TAREFA:
Prossiga o texto sobre o peso do preço e da sustentabilidade nas compras, começando logo após a última frase.

TEXTO FORNECIDO:
☆ ☆ ☆ ☆ ☆ ☆ ☆
O preço manda, mas… O preço continua a mandar. Mas há outros valores que também têm algum peso. No ato da compra conta a razão, mas também a emoção. É por isso que se vendem iPhones e não apenas Xiaomi. Há uma importante fatia do mercado que mais do que o preço valoriza o conforto das apps mais interligadas no sistema da Apple do que no Android. Mas há outros valores que também pesam, como a sustentabilidade e o respeito pela ambiente.
O desafio. O desafio atual é conseguir fabricar produtos sustentáveis de modo a que o seu preço no consumidor seja igual, ou até menor, ao dos produzidos da forma tradicional e mais poluente. E conseguir produzir carros elétricos ao preço dos carros a combustão.
☆ ☆ ☆ ☆ ☆ ☆ ☆
REGISTOS APRESENTADOS:
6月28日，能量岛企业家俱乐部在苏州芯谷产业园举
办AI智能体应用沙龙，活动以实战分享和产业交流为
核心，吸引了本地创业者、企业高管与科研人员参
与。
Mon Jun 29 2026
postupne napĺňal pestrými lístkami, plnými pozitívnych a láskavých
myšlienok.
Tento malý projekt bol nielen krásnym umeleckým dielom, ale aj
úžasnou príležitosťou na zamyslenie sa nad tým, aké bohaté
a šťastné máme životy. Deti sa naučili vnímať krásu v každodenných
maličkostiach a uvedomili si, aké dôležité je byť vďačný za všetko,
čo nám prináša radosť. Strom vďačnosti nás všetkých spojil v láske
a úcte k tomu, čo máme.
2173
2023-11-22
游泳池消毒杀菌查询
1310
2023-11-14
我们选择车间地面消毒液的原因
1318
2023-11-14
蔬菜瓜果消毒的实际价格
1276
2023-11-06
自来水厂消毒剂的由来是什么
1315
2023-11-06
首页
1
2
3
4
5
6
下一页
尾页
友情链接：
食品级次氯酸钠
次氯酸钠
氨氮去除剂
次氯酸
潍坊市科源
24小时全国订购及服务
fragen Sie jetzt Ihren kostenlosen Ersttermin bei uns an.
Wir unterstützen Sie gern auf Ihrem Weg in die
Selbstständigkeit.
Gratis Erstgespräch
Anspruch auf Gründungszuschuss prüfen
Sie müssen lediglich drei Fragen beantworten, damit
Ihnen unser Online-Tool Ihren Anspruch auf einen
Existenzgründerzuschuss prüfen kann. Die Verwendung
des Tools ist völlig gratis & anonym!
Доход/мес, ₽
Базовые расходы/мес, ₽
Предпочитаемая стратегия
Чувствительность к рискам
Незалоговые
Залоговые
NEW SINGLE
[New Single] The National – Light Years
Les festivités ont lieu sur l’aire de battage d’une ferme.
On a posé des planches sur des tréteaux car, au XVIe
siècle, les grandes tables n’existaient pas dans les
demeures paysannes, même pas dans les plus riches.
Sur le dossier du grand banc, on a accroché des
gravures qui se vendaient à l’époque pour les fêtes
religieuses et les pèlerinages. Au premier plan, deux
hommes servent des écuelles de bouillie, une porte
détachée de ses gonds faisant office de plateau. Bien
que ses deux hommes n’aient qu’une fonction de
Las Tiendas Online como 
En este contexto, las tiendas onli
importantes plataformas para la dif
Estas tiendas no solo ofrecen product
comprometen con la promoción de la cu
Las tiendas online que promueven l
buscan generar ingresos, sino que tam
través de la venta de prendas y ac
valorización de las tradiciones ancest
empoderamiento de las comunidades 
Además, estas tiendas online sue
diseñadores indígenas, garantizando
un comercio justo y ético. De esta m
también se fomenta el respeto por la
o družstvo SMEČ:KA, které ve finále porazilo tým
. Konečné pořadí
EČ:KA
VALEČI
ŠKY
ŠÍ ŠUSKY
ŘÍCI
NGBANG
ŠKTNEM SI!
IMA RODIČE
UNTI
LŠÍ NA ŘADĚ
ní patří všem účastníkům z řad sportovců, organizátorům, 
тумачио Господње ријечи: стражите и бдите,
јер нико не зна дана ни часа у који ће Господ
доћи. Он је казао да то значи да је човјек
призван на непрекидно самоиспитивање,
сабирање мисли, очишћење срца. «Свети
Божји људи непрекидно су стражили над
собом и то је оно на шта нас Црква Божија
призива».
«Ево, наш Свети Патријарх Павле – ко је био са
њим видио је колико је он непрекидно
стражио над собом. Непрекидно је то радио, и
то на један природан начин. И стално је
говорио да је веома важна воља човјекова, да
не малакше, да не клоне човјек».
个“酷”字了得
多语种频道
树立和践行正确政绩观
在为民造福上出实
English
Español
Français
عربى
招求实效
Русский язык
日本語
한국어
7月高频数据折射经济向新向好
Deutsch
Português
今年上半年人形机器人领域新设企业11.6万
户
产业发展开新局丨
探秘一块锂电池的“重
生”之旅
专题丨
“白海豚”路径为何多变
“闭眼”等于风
☆ ☆ ☆ ☆ ☆ ☆ ☆
RESPOSTA:
É uma caminhada, não um sprint. Para chegarmos a esse patamar há uma rampa de crescimento, todo este processo é uma caminhada, não é um sprint. E nós estamos no caminho certo. Pegando num exemplo. O novo processo de tingimento com corantes naturais permite poupanças no consumo de água na ordem dos 90%. Conseguirmos que esses corantes de origem vegetal ou animal fiquem fixos no artigo sem necessidade de lavagem posterior. O corante natural ainda é mais caro que o fornecido pela indústria petroquímica, mas no sentido contrário a poupança de água embaratece a produção.
Apostar na formação do consumidor… Em todo este processo é fundamental a formação de uma nova mentalidade do consumidor. Há uma aprendizagem a fazer para que ele seja cada vez mais informado. A atitude do consumidor tem uma influência determinante. Não foi por acaso que a Mercedes e a Volkswagen começaram a fabricar carros elétricos – foi porque repararam que a procura estar a crescer. Quem manda no mercado é o consumidor.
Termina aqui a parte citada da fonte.